ASSIGNED TASK -
Can you transcribe every line of text in the listing below word for word, leaving the pictures out of your answer?

TASK INPUTS -
────────────────
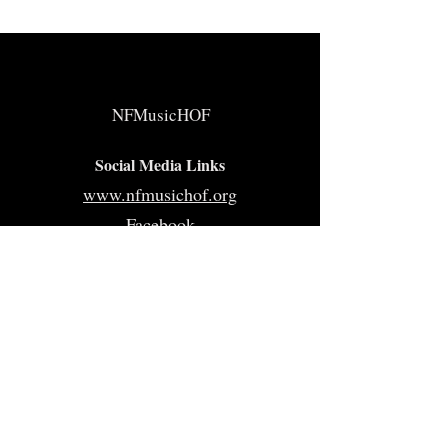
NFMusicHOF
Social Media Links
www.nfmusichof.org
Facebook
Instagram
Twitter
Home
About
────────────────
RESULT -
NFMusicHOF
Social Media Links
www.nfmusichof.org
Facebook
Instagram
Twitter
Home
About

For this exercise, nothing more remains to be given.